Job 9

Most Western commentators and readers fail to grasp how thoroughly correct Job is in what he says. The primary disconnection is between the Western value system that insists life is precious. The people of the Ancient Near East lived in a tradition going back into prehistory that accepts mortality as a simple fact. They also accept the sheer unquestionable authority of even a great many earthly rulers to take the life of a subject on a whim, and it not be counted as sin. So for Job to suggest God might do things that weren’t just by human standards is not a accusation, but a simple acknowledgment of the truth. God’s standards are far above our own; He is not accountable to us, but we to Him.

Thus, Job launches into yet another attempt to show his visitors their fundamental error. It was an error common to those poorly educated, but men with a proper background had no excuse. We can only surmise Job’s buddies were ignorant. He strives to educate them. His argument is subtle; God does not need a particular cause to destroy any human life, nor any other portion of His Creation.

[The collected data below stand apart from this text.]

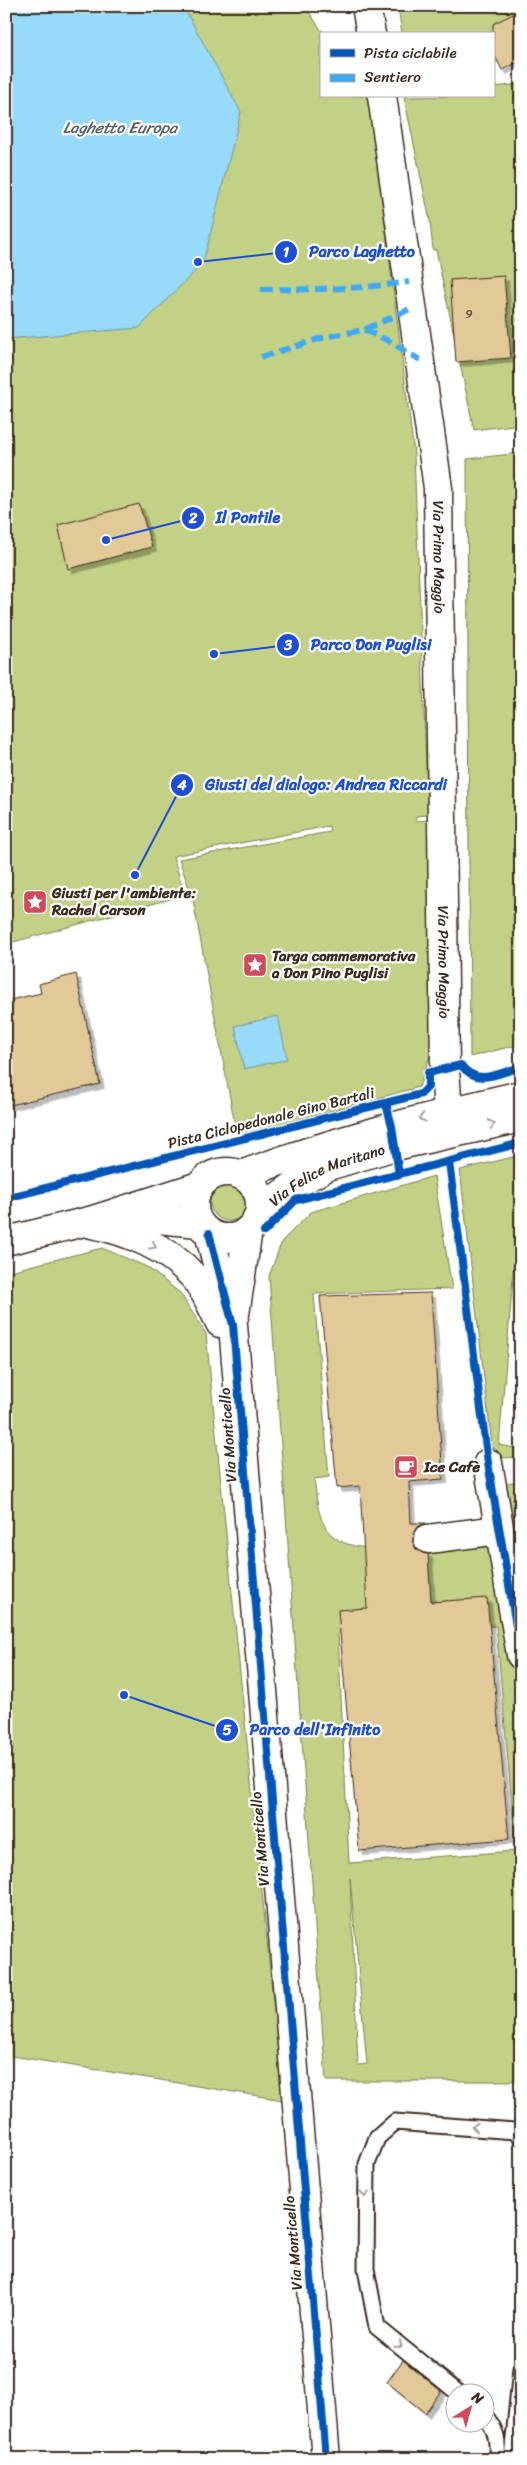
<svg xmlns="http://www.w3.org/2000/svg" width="527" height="2465" viewBox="0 0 527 2465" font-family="Sriracha,sans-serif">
<defs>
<filter id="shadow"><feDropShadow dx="4.5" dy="4.5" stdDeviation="0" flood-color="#0004"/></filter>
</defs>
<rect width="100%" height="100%" fill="#fff"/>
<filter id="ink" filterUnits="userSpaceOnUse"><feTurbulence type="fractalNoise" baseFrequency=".02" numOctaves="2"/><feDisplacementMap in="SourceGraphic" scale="10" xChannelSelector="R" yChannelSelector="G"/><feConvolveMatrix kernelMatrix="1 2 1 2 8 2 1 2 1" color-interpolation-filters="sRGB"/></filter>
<g filter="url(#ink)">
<!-- green -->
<g fill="#c2d185" stroke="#7e7e52" fill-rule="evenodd">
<path d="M6,6H305L324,34H321V96H367L369,98L414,453L428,815L416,816V821L429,820L431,1053L419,1087L237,1136L193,900L179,859L330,832L329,826L173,856L185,895L6,944Z"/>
<path d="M398,6H521V58L493,62V34H402Z"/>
<path d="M521,84V424L474,430L436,250H433L430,221L404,97L493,96V87Z"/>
<path d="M521,453V1044L470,1057L467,459Z"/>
<path d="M521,1155V1182L499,1445L521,1449V1457L502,1458L493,1455L460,1170Z"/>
<path d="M434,1176L452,1289L314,1294L329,1477L314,1479C317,1498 317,1522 333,1536C362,1562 457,1542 496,1538L521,1696V1895L517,1870L521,1926V2081H326L269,1276L282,1241L311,1212ZM496,1626L516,1851L349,1863L338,1633ZM350,1878L367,2064L358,2065L350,1879Z"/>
<circle cx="229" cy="1202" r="19"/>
<path d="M102,1248L147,1267L180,1293L206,1334L283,2100L6,2055V1272Z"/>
<path d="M511,1482L521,1483V1610L502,1485Z"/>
</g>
<!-- water -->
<g fill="#98dafa" stroke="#7394a2">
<path d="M6,6H183L241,112L203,263L139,328L6,339Z"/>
<path d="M278,1016L287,1059L244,1069L235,1026Z"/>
</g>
<!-- building -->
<g fill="#e2c998" stroke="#3b2a1e" filter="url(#shadow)">
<path d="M521,10V61L502,70L493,52V24Z"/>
<path d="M504,276L511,358L456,362L450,280Z"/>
<path d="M139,504L152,547L68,569L58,525Z"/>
<path d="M76,974L100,1084L6,1106V1001L41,993L39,984Z"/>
<path d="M431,1293L443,1479L409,1482L411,1523H426L419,1526L414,1533L413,1541L416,1549L428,1554L431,1602L487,1598L509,1839L359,1851L338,1610L367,1608L360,1486L337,1488L320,1296Z"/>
<path d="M403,2360L441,2391L425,2413L387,2382Z"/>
</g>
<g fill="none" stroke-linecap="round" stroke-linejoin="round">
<defs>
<g id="lane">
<path d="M457,2392L377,2327L366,2269L367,2164L377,2138L395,2122L515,2131L521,2137"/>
<path d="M484,2416C497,2428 498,2443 497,2459"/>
<path d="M512,2459L521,2368"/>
</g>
<g id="street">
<path d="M366,6L371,34"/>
<path id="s1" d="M382,96L438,488L445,1069L448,1112L453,1133"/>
<path d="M92,1224C128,1231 168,1248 193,1276C205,1289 212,1307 220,1323"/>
<path d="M209,1233L233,1325L326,2459"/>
<path d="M235,1314L248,1230"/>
<path d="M488,1463L521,1655"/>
<path d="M428,1539L499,1530"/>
</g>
<g id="secondary">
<circle cx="227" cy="1205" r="33"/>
<path d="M241,1175C332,1141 426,1117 521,1095"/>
<path id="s2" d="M257,1218L278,1197L299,1182L328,1166L395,1146L521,1118"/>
<path d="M122,1220L158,1219L199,1223"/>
<path d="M6,1241L93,1220L199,1186"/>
</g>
</defs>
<!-- lane casing -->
<use href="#lane" stroke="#3b2a1e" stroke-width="19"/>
<!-- street casing -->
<use href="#street" stroke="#3b2a1e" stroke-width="31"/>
<!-- secondary casing -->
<use href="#secondary" stroke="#3b2a1e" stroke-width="31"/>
<!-- lane -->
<use href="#lane" stroke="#fff" stroke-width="15"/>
<!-- street -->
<use href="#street" stroke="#fff" stroke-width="28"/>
<!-- secondary -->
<use href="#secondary" stroke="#fff" stroke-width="28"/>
<!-- quiet -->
<g stroke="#3fa9f5" stroke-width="6" stroke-dasharray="12 6" stroke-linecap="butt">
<path d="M261,289C311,290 360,289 409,282"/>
<path d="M364,330L389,341L420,360"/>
<path d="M261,357L325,337L364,330L412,308"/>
</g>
<defs>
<g id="cycleway">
<path d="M386,1104L392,1126L399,1175"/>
<path d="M449,1162L488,1463L521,1655"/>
<path d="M6,1198L421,1094L428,1087V1073L461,1065C477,1087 498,1073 521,1067"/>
<path d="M264,1232L296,1200L521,1143"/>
<path d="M209,1233L233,1325L326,2459"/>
</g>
</defs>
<!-- cycleway casing -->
<use href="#cycleway" stroke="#fff" stroke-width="11"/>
<!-- cycleway -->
<use href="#cycleway" stroke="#0057b8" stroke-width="8"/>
</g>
<!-- one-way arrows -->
<defs><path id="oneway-chevron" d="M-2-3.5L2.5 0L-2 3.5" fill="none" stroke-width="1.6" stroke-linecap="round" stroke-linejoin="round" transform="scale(1.25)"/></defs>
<g stroke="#a79f9a">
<use href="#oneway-chevron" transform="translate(422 1118) rotate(165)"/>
<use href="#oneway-chevron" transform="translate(492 1124) rotate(-13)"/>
<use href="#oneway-chevron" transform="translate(153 1246) rotate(29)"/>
<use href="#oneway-chevron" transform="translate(475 2127) rotate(-176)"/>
<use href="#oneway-chevron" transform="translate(365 2194) rotate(91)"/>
<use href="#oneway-chevron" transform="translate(399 2345) rotate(40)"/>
</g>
</g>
<!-- icons -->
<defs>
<symbol id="sight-square" viewBox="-11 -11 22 22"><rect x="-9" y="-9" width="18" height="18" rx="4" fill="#d1495b" stroke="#fff"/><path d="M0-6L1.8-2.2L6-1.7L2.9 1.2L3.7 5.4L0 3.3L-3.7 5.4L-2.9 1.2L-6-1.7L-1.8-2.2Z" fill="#fff"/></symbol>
<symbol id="cafe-square" viewBox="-11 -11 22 22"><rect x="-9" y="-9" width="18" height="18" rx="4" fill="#d1495b" stroke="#fff"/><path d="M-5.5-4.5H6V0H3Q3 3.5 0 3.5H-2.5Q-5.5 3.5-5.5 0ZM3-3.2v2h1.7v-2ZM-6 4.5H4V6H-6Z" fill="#fff"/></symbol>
</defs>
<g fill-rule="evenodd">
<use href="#sight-square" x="21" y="888" width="28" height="28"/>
<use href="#sight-square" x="241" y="951" width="28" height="28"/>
<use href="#cafe-square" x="392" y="1453" width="28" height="28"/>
</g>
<g text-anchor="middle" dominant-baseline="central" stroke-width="4.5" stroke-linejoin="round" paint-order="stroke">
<!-- number labels -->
<g font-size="12" fill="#65523c">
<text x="469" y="314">9</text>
</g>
<!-- street labels -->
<g font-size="15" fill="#3b2a1e" stroke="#fff">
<text stroke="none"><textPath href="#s1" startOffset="465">Via Primo Maggio</textPath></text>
<text stroke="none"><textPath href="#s1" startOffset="870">Via Primo Maggio</textPath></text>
<text transform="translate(271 1118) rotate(-14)">Pista Ciclopedonale Gino Bartali</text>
<text stroke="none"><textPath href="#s2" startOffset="84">Via Felice Maritano</textPath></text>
<text transform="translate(228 1435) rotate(-94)">Via Monticello</text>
<text transform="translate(260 1839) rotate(-95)">Via Monticello</text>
<text transform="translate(293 2243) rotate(-95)">Via Monticello</text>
</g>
<!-- poi labels -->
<g font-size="15" font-weight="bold" fill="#3b2a1e" stroke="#fff" text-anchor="start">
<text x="52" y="893">Giusti per l'ambiente:<tspan x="52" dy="17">Rachel Carson</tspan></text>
<text x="272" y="956">Targa commemorativa<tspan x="272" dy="17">a Don Pino Puglisi</tspan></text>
<text x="424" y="1467">Ice Cafè</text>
</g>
<!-- water labels -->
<g font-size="16" font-style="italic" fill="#575f60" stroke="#fff">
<text x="120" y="127">Laghetto Europa</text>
</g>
</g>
<!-- callouts -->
<path fill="none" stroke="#1d4ed8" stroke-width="2" d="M198 262L286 252M106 540L193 518M214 654L288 645M135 875L182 785M124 1695L227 1730"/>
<g fill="#1d4ed8" stroke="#fff" stroke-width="2">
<circle cx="198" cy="262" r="5"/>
<circle cx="106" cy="540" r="5"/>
<circle cx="214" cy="654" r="5"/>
<circle cx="135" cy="875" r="5"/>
<circle cx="124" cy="1695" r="5"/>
<circle cx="286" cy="252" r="12"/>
<circle cx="193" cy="518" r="12"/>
<circle cx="288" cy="645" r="12"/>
<circle cx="182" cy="785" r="12"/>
<circle cx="227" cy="1730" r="12"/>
</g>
<g font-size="15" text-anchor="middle" font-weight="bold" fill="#fff">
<text x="286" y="257">1</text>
<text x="193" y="523">2</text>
<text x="288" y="650">3</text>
<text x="182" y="790">4</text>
<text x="227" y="1735">5</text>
</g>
<g font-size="16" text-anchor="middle" font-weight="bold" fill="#1d4ed8" stroke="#fff" stroke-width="4.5" stroke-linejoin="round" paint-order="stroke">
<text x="362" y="257">Parco Laghetto</text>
<text x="248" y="523">Il Pontile</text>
<text x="371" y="650">Parco Don Puglisi</text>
<text x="326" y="790">Giusti del dialogo: Andrea Riccardi</text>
<text x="315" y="1735">Parco dell'Infinito</text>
</g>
<!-- margin -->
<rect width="527" height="2465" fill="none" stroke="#fff" stroke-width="25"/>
<rect x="12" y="12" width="502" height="2440" fill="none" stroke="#3b2a1e" stroke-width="2" filter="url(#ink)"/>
<!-- legend -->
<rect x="320" y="32" width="175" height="65" fill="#ffffff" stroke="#b1aaa5"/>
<rect x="330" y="49" width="25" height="8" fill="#0057b8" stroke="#b1aaa5"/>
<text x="364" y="58" font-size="15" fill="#3b2a1e">Pista ciclabile</text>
<rect x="330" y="74" width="25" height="8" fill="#3fa9f5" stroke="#b1aaa5"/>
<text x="364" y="82" font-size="15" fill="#3b2a1e">Sentiero</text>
<!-- north arrow -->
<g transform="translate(470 2408) rotate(37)"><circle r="24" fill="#ffffff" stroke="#b1aaa5"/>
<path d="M0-4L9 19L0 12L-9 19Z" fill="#d1495b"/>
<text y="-8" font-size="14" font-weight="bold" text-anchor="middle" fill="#3b2a1e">N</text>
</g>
</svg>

These men are the blasphemers, insisting that God’s justice must make sense on a human level. They simply do not understand the fundamental truth of the Fall and how it created such an impenetrable barrier between us and God’s divine realm above. God is not rooted in this universe and is not subject to the limitations confining human existence.

Job begins by sarcastically agreeing with Bildad, then asks just what it is they are talking about. How do we address the question of God’s justice among men? It cannot be a question of justice on God’s terms. God is the Creator and no part of this universe can stand His Presence because it is all under the Fall. Nothing on this level of existence could hope to restrain His wrath against sin, since it is all under the judgment of sin, all set for eventual disposal.

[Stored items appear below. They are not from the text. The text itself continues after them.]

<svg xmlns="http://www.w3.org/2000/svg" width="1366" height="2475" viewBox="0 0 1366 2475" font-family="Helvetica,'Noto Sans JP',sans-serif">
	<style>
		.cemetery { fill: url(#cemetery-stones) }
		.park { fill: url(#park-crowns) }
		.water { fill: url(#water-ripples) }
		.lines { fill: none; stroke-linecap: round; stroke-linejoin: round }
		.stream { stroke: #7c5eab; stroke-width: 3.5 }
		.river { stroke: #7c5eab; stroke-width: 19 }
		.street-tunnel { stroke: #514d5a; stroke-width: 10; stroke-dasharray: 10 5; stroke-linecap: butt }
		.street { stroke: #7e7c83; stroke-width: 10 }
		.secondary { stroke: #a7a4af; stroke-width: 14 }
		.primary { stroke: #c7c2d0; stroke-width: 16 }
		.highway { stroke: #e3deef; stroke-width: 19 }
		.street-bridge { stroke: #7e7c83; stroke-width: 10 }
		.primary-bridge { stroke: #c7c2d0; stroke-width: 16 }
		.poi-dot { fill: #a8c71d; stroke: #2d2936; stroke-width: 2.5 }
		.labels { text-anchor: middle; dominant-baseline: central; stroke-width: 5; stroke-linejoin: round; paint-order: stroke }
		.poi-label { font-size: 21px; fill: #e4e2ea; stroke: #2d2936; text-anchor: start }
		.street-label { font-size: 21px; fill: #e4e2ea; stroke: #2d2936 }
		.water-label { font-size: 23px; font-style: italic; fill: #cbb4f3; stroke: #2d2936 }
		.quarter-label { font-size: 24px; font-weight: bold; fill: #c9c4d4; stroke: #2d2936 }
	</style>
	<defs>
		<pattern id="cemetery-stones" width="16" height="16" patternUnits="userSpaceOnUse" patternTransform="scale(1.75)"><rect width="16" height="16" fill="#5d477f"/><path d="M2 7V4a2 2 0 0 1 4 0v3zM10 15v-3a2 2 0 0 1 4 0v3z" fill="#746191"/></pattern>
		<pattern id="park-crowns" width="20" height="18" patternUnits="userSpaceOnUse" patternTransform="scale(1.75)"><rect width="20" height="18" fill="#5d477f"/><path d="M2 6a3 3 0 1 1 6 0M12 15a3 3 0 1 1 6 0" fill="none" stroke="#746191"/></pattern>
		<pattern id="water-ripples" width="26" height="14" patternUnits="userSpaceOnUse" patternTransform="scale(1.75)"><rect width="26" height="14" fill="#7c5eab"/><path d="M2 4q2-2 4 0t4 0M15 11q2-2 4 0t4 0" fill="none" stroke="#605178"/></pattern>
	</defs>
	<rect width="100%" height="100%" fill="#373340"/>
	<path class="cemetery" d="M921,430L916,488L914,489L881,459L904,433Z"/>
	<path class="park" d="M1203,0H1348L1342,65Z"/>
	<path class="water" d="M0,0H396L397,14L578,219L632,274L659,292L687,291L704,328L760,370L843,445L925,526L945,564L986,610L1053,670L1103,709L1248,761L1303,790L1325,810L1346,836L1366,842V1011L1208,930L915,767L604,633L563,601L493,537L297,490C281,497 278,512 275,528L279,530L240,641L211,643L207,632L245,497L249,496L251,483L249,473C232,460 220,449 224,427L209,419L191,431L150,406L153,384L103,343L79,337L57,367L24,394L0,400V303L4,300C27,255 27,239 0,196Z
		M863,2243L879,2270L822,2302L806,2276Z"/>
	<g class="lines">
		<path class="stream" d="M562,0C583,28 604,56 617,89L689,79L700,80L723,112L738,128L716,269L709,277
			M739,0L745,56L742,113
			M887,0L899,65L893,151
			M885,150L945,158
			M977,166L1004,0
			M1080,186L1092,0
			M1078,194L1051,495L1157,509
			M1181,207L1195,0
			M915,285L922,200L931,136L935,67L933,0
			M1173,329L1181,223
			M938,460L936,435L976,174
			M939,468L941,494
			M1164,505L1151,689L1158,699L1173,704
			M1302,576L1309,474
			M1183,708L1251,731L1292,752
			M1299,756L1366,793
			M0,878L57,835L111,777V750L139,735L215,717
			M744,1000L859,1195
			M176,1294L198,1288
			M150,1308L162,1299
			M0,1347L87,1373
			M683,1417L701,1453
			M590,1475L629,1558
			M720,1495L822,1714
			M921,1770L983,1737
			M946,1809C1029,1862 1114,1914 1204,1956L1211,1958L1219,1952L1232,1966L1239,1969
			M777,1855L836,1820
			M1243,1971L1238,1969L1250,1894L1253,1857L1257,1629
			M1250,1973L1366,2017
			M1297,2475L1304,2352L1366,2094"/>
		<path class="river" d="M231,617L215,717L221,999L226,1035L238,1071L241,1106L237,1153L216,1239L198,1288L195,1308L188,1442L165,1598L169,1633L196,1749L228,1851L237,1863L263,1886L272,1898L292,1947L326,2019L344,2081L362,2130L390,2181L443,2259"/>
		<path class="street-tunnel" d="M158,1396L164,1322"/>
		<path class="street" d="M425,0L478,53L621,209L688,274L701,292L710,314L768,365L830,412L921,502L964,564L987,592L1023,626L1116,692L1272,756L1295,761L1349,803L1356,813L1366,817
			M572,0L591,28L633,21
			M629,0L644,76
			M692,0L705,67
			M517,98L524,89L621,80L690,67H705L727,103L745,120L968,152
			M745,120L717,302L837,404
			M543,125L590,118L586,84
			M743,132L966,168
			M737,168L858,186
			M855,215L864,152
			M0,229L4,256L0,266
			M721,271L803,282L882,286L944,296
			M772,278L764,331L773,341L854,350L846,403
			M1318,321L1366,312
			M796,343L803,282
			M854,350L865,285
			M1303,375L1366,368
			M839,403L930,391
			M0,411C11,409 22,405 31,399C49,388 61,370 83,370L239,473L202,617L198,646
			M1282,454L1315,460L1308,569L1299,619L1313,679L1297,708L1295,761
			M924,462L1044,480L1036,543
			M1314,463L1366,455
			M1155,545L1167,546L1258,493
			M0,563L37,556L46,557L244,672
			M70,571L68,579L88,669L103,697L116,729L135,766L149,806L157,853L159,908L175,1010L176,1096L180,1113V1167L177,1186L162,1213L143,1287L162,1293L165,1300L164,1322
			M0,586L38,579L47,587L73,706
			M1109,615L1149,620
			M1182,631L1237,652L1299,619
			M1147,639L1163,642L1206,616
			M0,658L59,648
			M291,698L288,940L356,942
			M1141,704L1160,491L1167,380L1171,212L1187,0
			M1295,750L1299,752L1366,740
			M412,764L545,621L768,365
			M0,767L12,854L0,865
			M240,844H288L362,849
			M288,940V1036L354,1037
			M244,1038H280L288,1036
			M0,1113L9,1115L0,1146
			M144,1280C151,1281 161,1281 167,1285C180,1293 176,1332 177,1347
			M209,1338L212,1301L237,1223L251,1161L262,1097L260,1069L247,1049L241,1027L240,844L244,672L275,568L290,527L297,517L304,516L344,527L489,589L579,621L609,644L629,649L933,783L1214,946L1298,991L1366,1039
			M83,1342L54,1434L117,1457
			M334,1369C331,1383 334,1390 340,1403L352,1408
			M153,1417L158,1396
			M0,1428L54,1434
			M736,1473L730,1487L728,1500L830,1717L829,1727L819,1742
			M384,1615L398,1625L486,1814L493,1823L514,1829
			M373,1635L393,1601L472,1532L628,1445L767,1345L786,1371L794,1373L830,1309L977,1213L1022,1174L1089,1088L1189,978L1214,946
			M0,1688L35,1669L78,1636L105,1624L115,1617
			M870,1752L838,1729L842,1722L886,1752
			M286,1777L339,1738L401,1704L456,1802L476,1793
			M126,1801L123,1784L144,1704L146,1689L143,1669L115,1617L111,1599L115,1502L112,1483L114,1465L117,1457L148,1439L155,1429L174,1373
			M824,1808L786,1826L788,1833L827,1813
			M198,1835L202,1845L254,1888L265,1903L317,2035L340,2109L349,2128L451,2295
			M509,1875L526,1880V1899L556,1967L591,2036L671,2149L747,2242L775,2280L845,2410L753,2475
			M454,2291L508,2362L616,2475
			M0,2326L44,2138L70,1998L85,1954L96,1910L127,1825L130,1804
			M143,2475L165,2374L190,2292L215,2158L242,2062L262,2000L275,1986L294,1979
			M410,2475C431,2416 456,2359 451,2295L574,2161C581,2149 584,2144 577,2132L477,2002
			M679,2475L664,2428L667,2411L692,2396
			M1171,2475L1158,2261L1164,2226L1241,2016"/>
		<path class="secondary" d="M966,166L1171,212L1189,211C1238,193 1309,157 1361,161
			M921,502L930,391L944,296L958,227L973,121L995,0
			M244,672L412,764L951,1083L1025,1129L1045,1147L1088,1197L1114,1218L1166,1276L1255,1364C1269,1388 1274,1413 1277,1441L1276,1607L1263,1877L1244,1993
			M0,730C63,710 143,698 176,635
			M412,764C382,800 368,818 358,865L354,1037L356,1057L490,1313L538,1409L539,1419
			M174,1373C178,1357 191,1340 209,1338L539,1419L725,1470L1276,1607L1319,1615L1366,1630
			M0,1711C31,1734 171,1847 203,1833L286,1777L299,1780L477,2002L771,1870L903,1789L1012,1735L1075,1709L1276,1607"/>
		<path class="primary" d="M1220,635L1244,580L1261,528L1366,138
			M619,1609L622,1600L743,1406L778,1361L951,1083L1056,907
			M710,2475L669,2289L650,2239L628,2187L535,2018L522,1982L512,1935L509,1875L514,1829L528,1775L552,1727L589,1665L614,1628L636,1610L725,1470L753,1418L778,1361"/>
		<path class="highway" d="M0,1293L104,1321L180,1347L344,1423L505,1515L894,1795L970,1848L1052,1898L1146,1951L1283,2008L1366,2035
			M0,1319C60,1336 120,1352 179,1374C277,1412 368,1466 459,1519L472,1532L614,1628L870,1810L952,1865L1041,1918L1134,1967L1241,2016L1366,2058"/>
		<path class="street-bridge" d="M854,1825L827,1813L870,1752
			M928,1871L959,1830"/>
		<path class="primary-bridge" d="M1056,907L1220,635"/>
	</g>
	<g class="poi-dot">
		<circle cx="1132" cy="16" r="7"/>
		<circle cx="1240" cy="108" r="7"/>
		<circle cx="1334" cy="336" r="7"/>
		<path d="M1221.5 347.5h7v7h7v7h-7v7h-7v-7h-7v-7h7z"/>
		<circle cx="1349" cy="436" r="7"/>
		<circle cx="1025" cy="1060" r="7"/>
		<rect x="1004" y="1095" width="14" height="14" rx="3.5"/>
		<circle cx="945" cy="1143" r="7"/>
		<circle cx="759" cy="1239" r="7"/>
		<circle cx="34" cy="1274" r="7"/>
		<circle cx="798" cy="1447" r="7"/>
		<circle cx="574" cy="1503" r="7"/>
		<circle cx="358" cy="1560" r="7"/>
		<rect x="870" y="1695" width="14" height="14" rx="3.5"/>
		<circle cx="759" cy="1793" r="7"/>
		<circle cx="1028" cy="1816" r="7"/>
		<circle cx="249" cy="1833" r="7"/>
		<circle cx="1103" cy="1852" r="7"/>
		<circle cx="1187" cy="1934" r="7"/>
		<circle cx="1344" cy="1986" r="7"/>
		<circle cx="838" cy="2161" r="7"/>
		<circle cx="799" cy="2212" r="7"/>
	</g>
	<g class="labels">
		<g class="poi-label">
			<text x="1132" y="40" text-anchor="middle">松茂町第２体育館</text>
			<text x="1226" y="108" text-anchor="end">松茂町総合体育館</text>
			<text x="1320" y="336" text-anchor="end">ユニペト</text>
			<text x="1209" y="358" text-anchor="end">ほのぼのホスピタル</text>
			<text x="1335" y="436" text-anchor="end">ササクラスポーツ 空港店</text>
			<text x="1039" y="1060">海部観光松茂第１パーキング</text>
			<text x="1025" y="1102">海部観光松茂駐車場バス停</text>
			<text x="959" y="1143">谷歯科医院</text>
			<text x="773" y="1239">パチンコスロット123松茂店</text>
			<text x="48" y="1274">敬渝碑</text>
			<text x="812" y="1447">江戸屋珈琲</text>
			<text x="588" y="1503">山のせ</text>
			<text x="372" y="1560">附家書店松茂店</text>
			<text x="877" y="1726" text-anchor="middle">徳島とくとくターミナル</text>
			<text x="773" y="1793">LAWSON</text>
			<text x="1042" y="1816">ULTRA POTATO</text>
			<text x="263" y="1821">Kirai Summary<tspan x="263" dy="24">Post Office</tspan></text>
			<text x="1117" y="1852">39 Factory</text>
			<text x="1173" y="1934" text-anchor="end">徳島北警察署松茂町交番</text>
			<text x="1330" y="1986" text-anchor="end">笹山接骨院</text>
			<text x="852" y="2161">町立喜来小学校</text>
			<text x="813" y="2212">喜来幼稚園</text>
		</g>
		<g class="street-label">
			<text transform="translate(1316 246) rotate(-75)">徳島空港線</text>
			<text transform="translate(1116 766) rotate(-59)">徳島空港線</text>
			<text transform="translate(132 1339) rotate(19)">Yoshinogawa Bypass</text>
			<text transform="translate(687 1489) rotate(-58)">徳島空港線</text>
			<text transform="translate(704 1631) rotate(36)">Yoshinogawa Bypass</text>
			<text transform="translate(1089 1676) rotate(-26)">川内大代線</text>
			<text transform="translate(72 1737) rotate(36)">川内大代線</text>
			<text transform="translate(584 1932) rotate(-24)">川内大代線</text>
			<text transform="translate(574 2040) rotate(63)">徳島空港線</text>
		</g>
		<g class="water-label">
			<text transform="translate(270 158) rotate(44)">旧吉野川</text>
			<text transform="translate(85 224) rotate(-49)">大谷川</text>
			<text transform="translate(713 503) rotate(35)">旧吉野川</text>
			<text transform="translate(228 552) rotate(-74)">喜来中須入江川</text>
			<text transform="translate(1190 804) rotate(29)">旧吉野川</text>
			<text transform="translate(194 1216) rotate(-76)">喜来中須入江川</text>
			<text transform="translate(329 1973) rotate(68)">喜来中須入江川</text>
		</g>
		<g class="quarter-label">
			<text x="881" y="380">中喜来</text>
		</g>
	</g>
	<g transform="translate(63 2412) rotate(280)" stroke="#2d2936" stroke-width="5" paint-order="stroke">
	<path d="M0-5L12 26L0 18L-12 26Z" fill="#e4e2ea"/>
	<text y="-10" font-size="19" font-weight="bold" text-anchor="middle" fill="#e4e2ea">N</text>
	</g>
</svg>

So while Job stands pure as the driven snow on human terms of the revealed Laws of God (up to that point), it really does not remove him from the fate of this universe. And short of that final end, God can do what He pleases without fearing what men might think of His justice. There is no sin in pointing out that God is the author of Job’s misery because it’s not the same as saying He caused it. No human can hold God accountable. Standing before God, Job’s blameless behavior will not keep his own mouth from confessing there is no suffering imaginable that is not merely what fallen men deserve.

Job says that it’s all the same — life and death are not significantly different on this plane of existence. Our expiration is not necessarily tied to our observance of God’s revelation, nor is our suffering along the way to it. He says that God mocks our sense of tragedy simply because we refuse to understand, because clinging to this life is tantamount to rejecting His divine truth. God has His own agenda, one that He seldom bothers to explain. Should we suppose evil men rule nations without His permit? That would be stupidity. Thus, Job upbraids his friends for their shallow and legalistic thinking.

Job notes his life is of no significance in the grand scheme of God’s plans for this earth. It’s little more than the faint swishing of a reed boat on the river. He could pretend his life was all happy and fun, but even if that were true, mindless celebration would be irreverent. It would be a needless provocation against God’s justice with horrific results. No human effort can remove the full weight of the Fall. No one can stand truly just before God so as to have authority to argue with Him. Job refuses to blaspheme by pretending God is required to operate by the mythology of human justice. He also notes that there is at this point no Savior to intercede before God on his behalf.